* What is required *
From the line containing "wall art: present" through the last line of the entries below, print each line exactly. Pictures stay out.

* Images with changed objects *
⟨

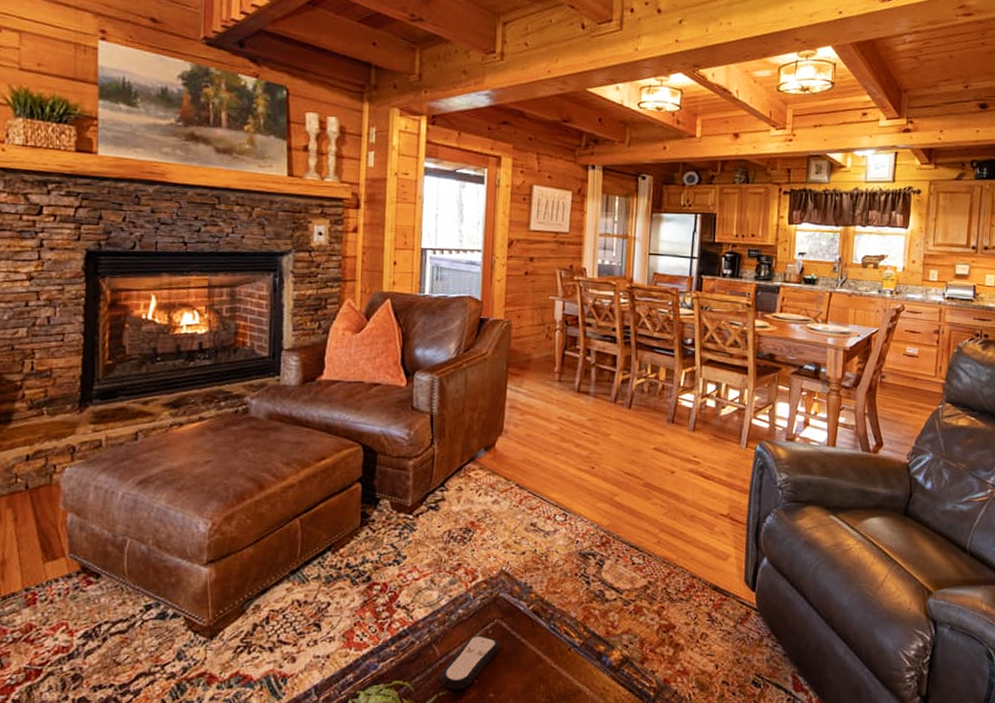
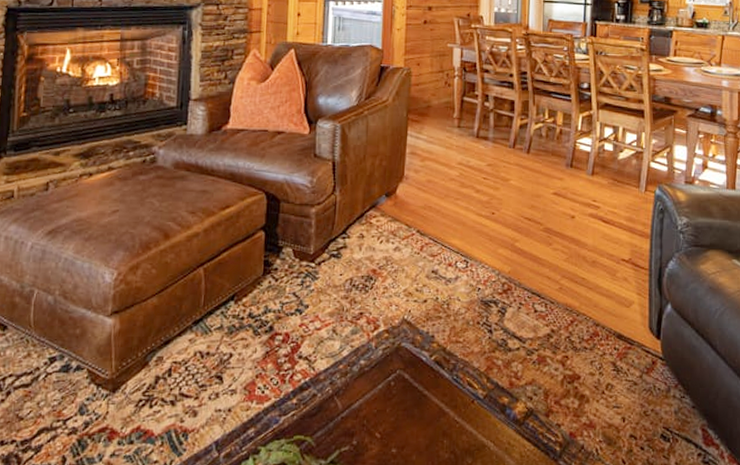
remote control: present [439,634,500,690] -> none [341,386,402,445]

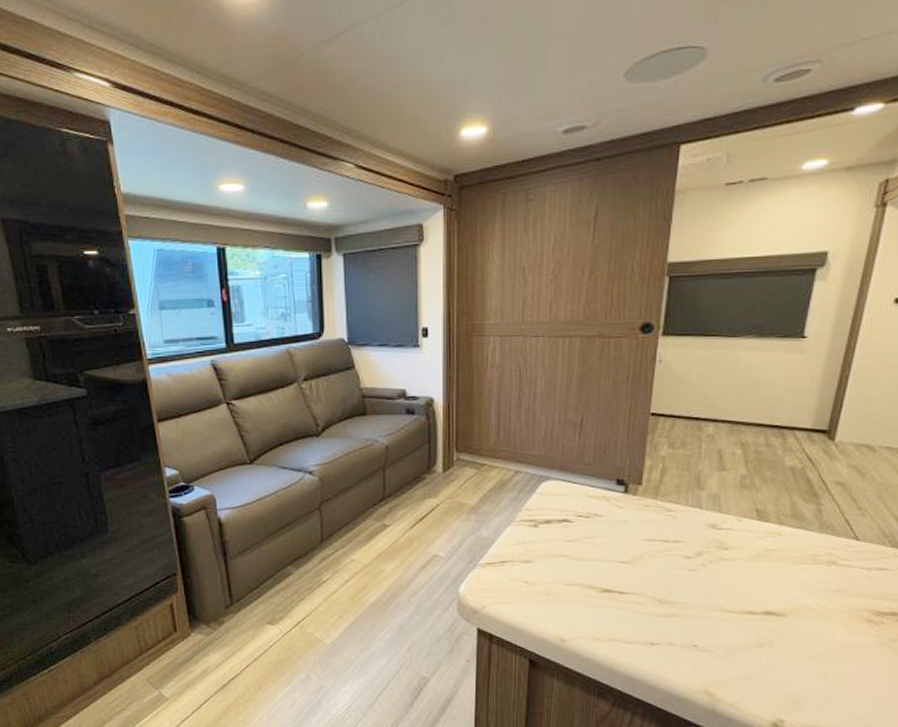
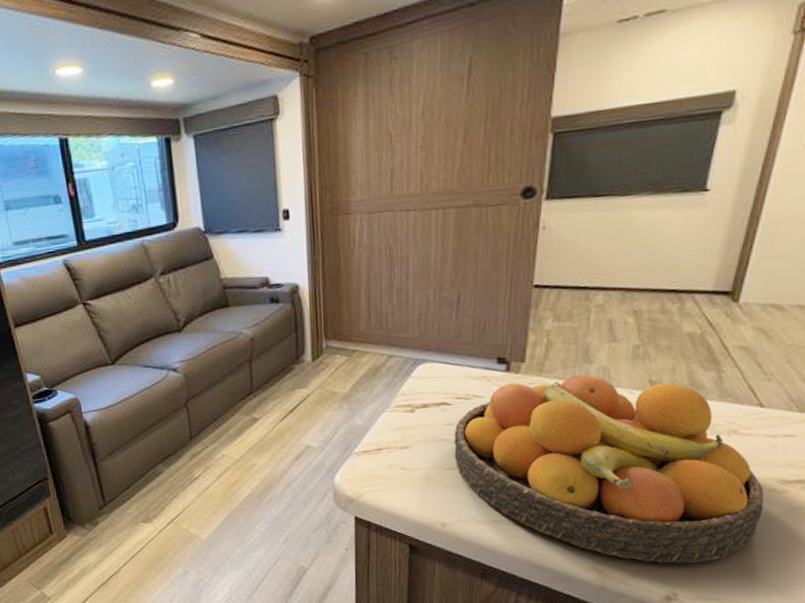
fruit bowl: none [574,499,862,691] -> present [454,373,764,564]

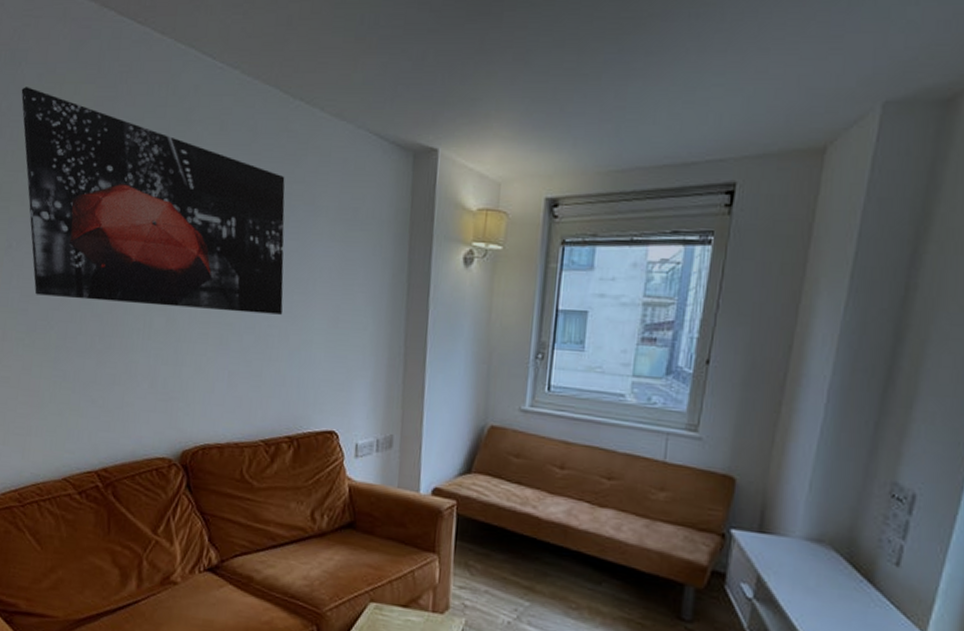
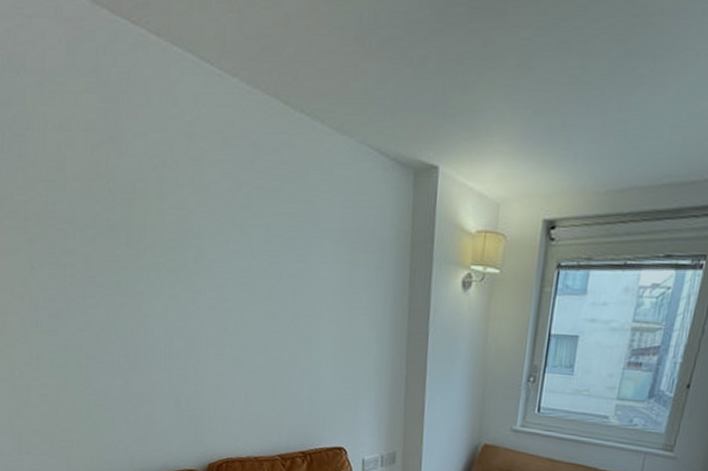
wall art: present [21,87,285,315] -> none [23,97,292,337]

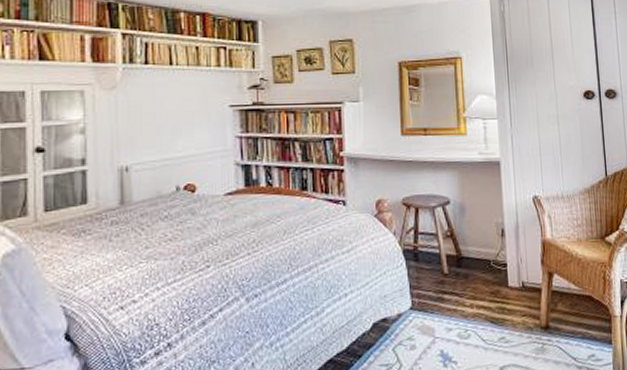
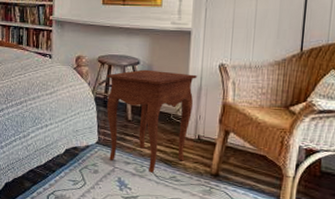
side table: none [414,209,512,338] -> present [106,69,197,173]

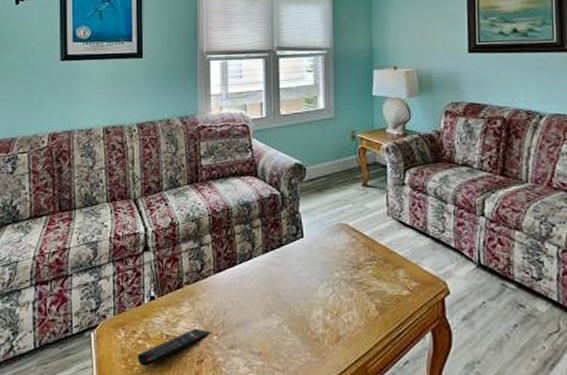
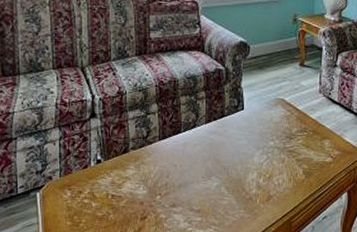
remote control: present [137,328,211,366] -> none [83,189,155,222]

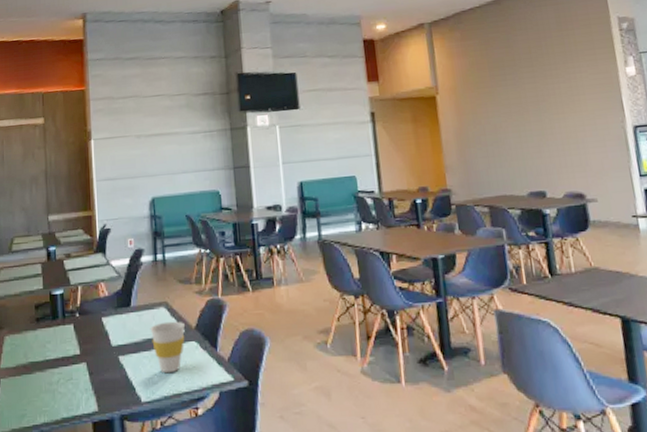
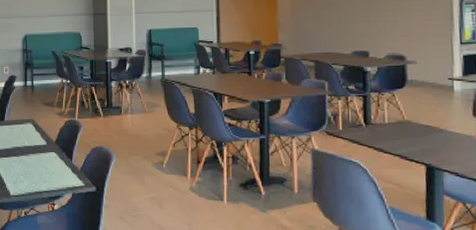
cup: present [150,321,185,374] -> none [19,135,47,175]

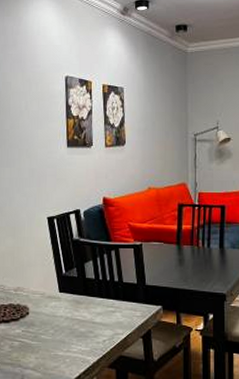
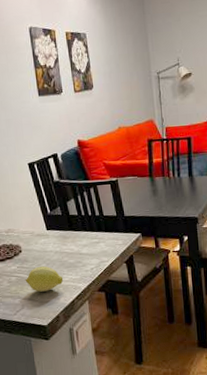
fruit: none [29,332,71,362] -> present [25,266,64,292]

⟩

* The answer *
wall art: present [21,87,285,315] -> none [23,97,292,337]

side table: none [414,209,512,338] -> present [106,69,197,173]

remote control: present [137,328,211,366] -> none [83,189,155,222]

cup: present [150,321,185,374] -> none [19,135,47,175]

fruit: none [29,332,71,362] -> present [25,266,64,292]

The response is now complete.